Entries taken from a collection:
*** Block opens ***

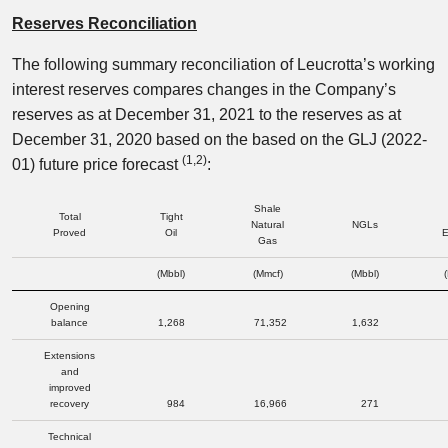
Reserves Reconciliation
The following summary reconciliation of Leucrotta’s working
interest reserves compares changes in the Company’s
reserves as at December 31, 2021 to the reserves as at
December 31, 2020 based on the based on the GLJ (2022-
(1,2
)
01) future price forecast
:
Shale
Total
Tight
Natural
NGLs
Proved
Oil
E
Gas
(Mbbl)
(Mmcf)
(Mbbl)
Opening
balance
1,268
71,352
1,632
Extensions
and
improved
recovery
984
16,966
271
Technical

*** Block closes ***
*** Block opens ***

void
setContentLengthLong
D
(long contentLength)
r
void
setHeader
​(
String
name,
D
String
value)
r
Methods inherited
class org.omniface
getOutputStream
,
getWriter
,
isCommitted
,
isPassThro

*** Block closes ***
*** Block opens ***

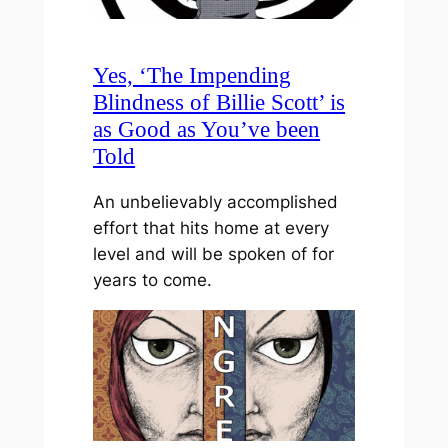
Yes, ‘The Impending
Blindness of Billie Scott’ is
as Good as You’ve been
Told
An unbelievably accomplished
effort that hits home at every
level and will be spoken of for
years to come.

*** Block closes ***

Exercise instructions: Check each line above for the string "December" and copy every line that has it.

Solution for this task:
reserves as at December 31, 2021 to the reserves as at
December 31, 2020 based on the based on the GLJ (2022-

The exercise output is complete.